> **WHAT THE EXERCISE ASKS**
Tally how many lines in the data below include "order", then please reply with only that figure.
=====
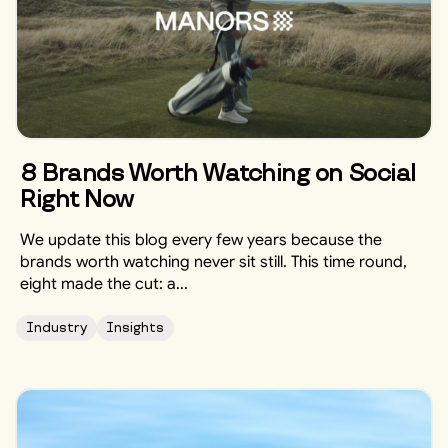
8 Brands Worth Watching on Social
Right Now
We update this blog every few years because the
brands worth watching never sit still. This time round,
eight made the cut: a...
Industry
Insights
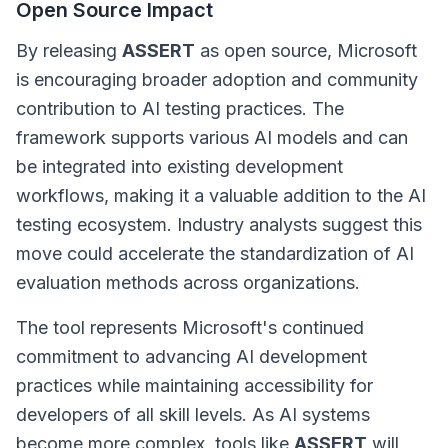
Open Source Impact
By releasing
ASSERT
as open source, Microsoft
is encouraging broader adoption and community
contribution to AI testing practices. The
framework supports various AI models and can
be integrated into existing development
workflows, making it a valuable addition to the AI
testing ecosystem. Industry analysts suggest this
move could accelerate the standardization of AI
evaluation methods across organizations.
The tool represents Microsoft's continued
commitment to advancing AI development
practices while maintaining accessibility for
developers of all skill levels. As AI systems
become more complex, tools like
ASSERT
will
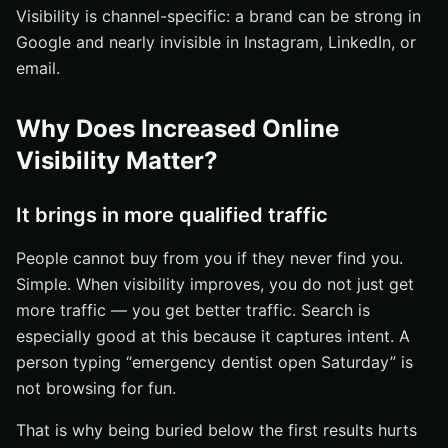
Visibility is channel-specific: a brand can be strong in
Google and nearly invisible in Instagram, LinkedIn, or
email.
Why Does Increased Online
Visibility Matter?
It brings in more qualified traffic
People cannot buy from you if they never find you.
Simple. When visibility improves, you do not just get
more traffic — you get better traffic. Search is
especially good at this because it captures intent. A
person typing “emergency dentist open Saturday” is
not browsing for fun.
That is why being buried below the first results hurts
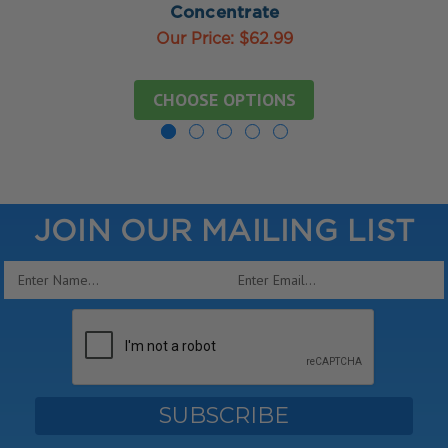
Concentrate
Our Price:
$62.99
CHOOSE OPTIONS
JOIN OUR MAILING LIST
Email
Address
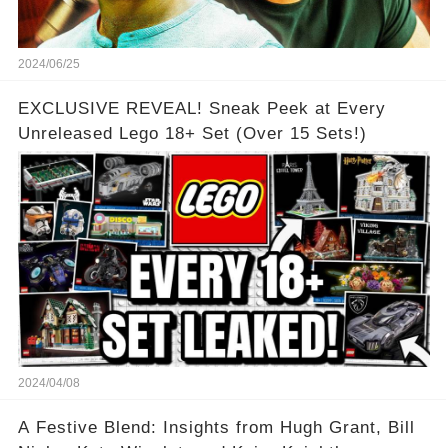
2024/06/25
EXCLUSIVE REVEAL! Sneak Peek at Every
Unreleased Lego 18+ Set (Over 15 Sets!)
2024/04/08
A Festive Blend: Insights from Hugh Grant, Bill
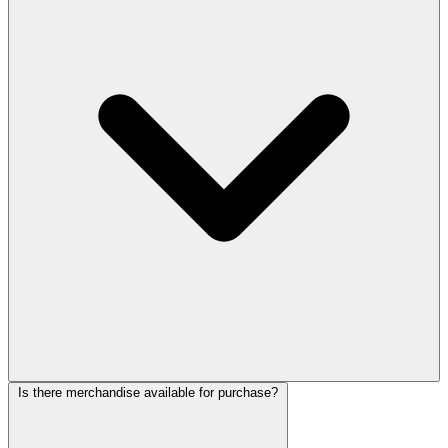
Is there merchandise available for purchase?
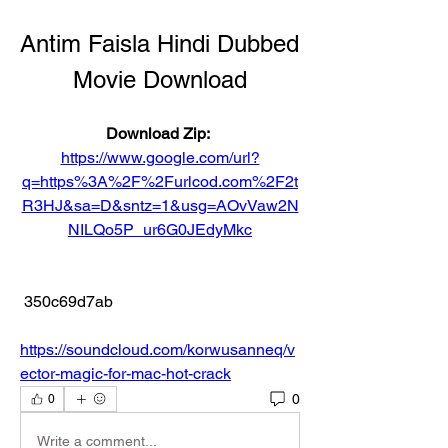
Antim Faisla Hindi Dubbed 
Movie Download
Download Zip: 
https://www.google.com/url?
q=https%3A%2F%2Furlcod.com%2F2t
R3HJ&sa=D&sntz=1&usg=AOvVaw2N
NILQo5P_ur6G0JEdyMkc
 350c69d7ab
https://soundcloud.com/korwusanneq/v
ector-magic-for-mac-hot-crack
0
0
Write a comment...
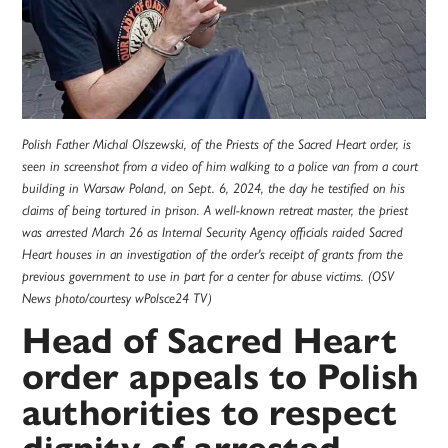
Polish Father Michal Olszewski, of the Priests of the Sacred Heart order, is
seen in screenshot from a video of him walking to a police van from a court
building in Warsaw Poland, on Sept. 6, 2024, the day he testified on his
claims of being tortured in prison. A well-known retreat master, the priest
was arrested March 26 as Internal Security Agency officials raided Sacred
Heart houses in an investigation of the order's receipt of grants from the
previous government to use in part for a center for abuse victims. (OSV
News photo/courtesy wPolsce24 TV)
Head of Sacred Heart
order appeals to Polish
authorities to respect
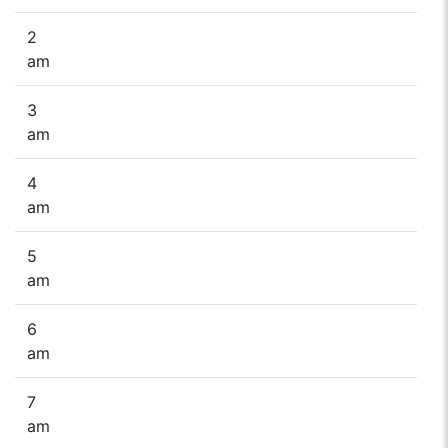
2
am
3
am
4
am
5
am
6
am
7
am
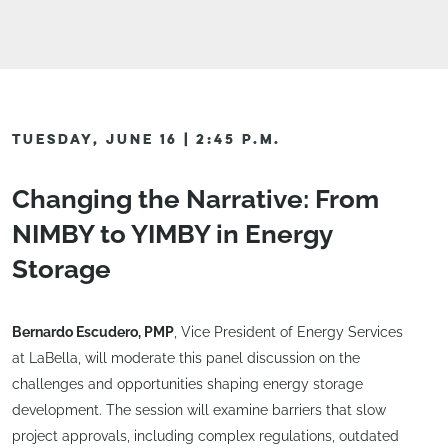
TUESDAY, JUNE 16 | 2:45 P.M.
Changing the Narrative: From
NIMBY to YIMBY in Energy
Storage
Bernardo Escudero, PMP
, Vice President of Energy Services
at LaBella, will moderate this panel discussion on the
challenges and opportunities shaping energy storage
development. The session will examine barriers that slow
project approvals, including complex regulations, outdated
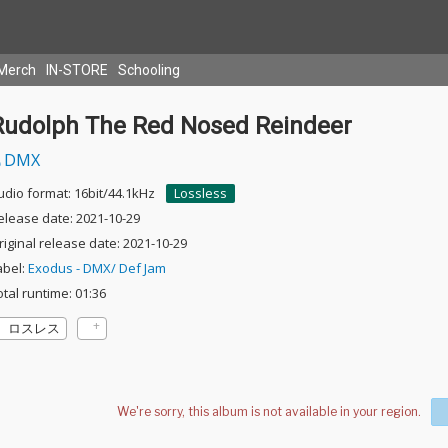
Merch
IN-STORE
Schooling
Rudolph The Red Nosed Reindeer
DMX
udio format: 16bit/44.1kHz
Lossless
elease date: 2021-10-29
riginal release date: 2021-10-29
abel:
Exodus - DMX/ Def Jam
otal runtime: 01:36
ロスレス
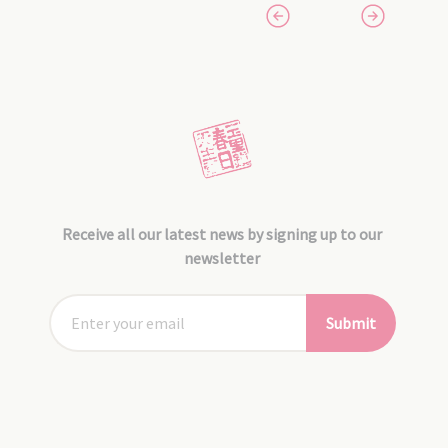
Receive all our latest news by signing up to our
newsletter
Submit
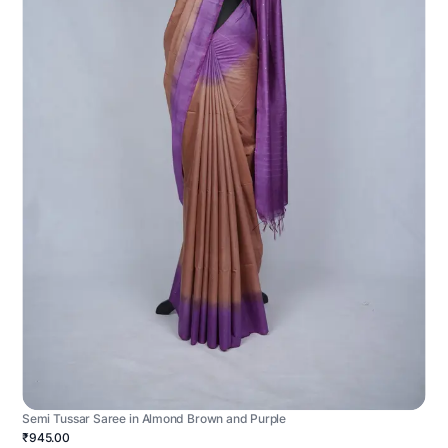
Semi Tussar Saree in Almond Brown and Purple
₹945.00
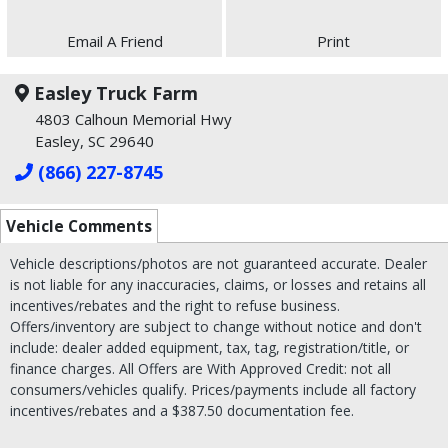
Email A Friend
Print
Easley Truck Farm
4803 Calhoun Memorial Hwy
Easley, SC 29640
(866) 227-8745
Vehicle Comments
Vehicle descriptions/photos are not guaranteed accurate. Dealer
is not liable for any inaccuracies, claims, or losses and retains all
incentives/rebates and the right to refuse business.
Offers/inventory are subject to change without notice and don't
include: dealer added equipment, tax, tag, registration/title, or
finance charges. All Offers are With Approved Credit: not all
consumers/vehicles qualify. Prices/payments include all factory
incentives/rebates and a $387.50 documentation fee.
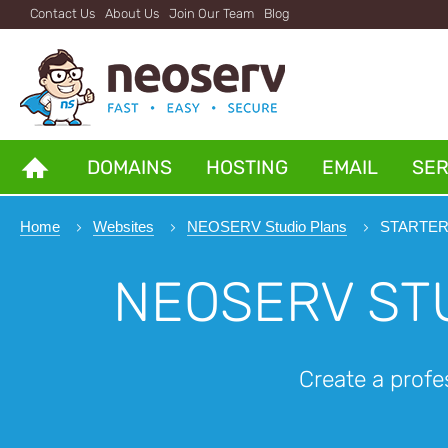
Contact Us
About Us
Join Our Team
Blog
DOMAINS
HOSTING
EMAIL
SE
Home
Websites
NEOSERV Studio Plans
STARTER 
NEOSERV ST
Create a profe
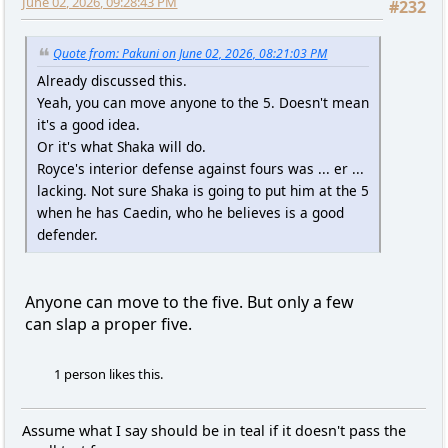
June 02, 2026, 09:28:43 PM
#232
Quote from: Pakuni on June 02, 2026, 08:21:03 PM
Already discussed this.
Yeah, you can move anyone to the 5. Doesn't mean
it's a good idea.
Or it's what Shaka will do.
Royce's interior defense against fours was ... er ...
lacking. Not sure Shaka is going to put him at the 5
when he has Caedin, who he believes is a good
defender.
Anyone can move to the five. But only a few
can slap a proper five.
1 person likes this.
Assume what I say should be in teal if it doesn't pass the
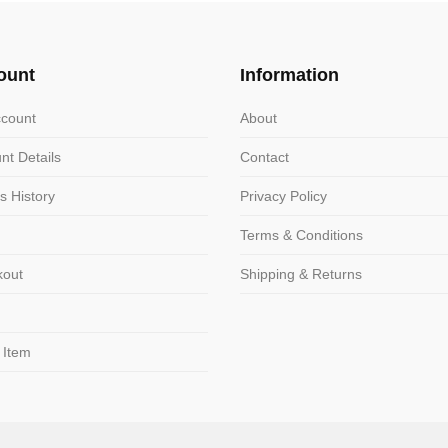
The
ns
options
may
ount
Information
be
n
chosen
count
About
on
nt Details
Contact
the
ct
product
s History
Privacy Policy
page
Terms & Conditions
kout
Shipping & Returns
 Item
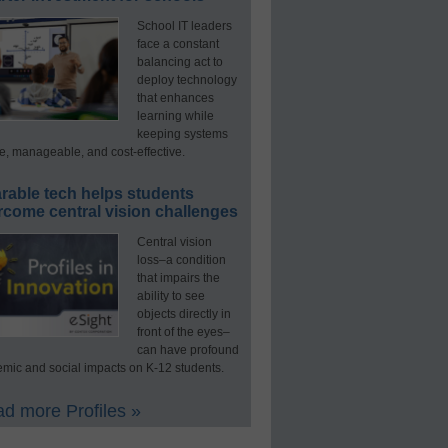
School IT leaders
face a constant
balancing act to
deploy technology
that enhances
learning while
keeping systems
e, manageable, and cost-effective.
rable tech helps students
rcome central vision challenges
Central vision
loss–a condition
that impairs the
ability to see
objects directly in
front of the eyes–
can have profound
mic and social impacts on K-12 students.
d more Profiles »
=====
> **ANSWER SPACE**
3